CHP’li sefir Ünal
Çeviköz’ün, Azerbaycan’ın Ermenistan işgali altındaki toprağı Karabağ’ı
kurtarmak için başlattığı operasyon hakkında sarf ettiği sözler infiâle neden
oldu.
Dünyadaki
birçok Ermeni büyükelçisinin aklına gelmeyen yalan ve provokasyon, ne hikmetse
herkesten önce Çeviköz’ün aklına geldi ve onun tarafından dillendirildi.
Çeviköz’ün
kara propagandası bir gün sonra Ermenistan’ın Moskova Büyükelçisi ile
Ermenistan Dışişleri Bakanı tarafından gündeme getirildi. Çeviköz böyle bir
yalanı dillendirmeseydi, Ermeni yetkililer belki de bunu uydurmayı akıl
edemeyeceklerdi.
Mesele,
Ünal Çeviköz’ün gerek S-400’ler, gerek Libya politikası, gerekse de
Azerbaycan’ın Karabağ’ı kurtarma operasyonlarıyla ilgili söyledikleri değildir.

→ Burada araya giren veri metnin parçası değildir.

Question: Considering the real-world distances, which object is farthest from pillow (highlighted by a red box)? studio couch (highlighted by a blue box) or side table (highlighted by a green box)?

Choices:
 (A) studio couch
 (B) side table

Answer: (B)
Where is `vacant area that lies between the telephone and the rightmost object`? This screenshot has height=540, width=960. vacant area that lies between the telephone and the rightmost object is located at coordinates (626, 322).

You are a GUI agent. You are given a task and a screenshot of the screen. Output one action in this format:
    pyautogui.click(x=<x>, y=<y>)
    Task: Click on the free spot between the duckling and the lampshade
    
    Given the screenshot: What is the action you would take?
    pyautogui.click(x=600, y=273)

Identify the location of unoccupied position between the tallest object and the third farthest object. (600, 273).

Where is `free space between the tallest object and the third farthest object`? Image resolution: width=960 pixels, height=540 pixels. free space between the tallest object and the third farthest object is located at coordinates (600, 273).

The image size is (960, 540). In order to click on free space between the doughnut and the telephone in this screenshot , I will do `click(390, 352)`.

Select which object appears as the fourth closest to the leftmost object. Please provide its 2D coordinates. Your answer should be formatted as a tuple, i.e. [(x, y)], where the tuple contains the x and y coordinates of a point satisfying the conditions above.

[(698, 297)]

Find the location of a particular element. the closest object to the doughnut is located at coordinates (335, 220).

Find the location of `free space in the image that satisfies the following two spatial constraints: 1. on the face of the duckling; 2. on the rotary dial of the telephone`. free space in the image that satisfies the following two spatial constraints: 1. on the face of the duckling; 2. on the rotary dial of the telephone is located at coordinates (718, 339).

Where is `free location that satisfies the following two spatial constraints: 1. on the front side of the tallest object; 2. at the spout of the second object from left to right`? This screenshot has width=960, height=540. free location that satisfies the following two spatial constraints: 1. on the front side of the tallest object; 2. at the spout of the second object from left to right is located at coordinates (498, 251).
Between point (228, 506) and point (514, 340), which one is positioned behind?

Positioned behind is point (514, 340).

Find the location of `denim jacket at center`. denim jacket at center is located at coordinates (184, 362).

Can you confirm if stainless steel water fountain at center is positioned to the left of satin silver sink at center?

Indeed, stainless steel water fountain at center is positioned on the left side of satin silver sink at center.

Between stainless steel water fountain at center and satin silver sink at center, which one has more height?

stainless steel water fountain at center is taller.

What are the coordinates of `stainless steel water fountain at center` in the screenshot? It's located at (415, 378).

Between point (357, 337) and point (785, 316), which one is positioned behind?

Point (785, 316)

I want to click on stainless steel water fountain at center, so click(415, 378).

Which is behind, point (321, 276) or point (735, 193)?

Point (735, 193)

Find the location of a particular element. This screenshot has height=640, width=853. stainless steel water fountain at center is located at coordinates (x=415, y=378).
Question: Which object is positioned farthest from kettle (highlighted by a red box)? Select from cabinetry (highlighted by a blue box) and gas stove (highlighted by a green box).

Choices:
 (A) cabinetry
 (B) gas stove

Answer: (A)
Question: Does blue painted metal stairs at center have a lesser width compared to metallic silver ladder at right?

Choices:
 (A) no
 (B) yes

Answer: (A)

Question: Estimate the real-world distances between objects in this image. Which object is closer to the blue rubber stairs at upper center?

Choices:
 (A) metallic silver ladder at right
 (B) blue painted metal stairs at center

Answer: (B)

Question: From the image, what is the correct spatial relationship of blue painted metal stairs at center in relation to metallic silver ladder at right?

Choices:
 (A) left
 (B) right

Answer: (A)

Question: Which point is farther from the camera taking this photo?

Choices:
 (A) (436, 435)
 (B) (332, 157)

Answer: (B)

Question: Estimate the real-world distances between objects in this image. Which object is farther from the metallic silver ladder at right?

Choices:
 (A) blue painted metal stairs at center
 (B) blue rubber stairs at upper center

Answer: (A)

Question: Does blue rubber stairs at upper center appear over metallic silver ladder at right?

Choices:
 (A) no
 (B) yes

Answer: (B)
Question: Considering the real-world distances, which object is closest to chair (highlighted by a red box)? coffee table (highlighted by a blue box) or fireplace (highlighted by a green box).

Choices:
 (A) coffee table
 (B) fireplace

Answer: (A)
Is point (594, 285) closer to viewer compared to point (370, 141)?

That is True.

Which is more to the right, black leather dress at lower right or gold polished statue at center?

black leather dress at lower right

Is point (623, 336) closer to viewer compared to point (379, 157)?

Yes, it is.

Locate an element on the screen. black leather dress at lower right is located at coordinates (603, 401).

Mesele, Türkiye’nin yakın geçmişte böyle büyükelçilere sahip olmasıdır!
Türkiye,
dünyada iddia sahibi bir ülke. Bir ülkenin kendini dünyaya anlatması, hak ve
çıkarlarını muhataplarına kabul ettirmesinde ise büyükelçilikler önemli rol
oynarlar. Özellikle dünya siyâset ve ekonomisinin yönlendirildiği başkentlerde
bulundurduğunuz büyükelçiler çok önemlidir. Tabiî dost ve kardeş ülkelerde
bulundurduğunuz elçiler çok çok daha önemlidirler.
Ünal
Çeviköz, hem Bakü Büyükelçiliği, hem de Londra Büyükelçiliği yapmış bir isim.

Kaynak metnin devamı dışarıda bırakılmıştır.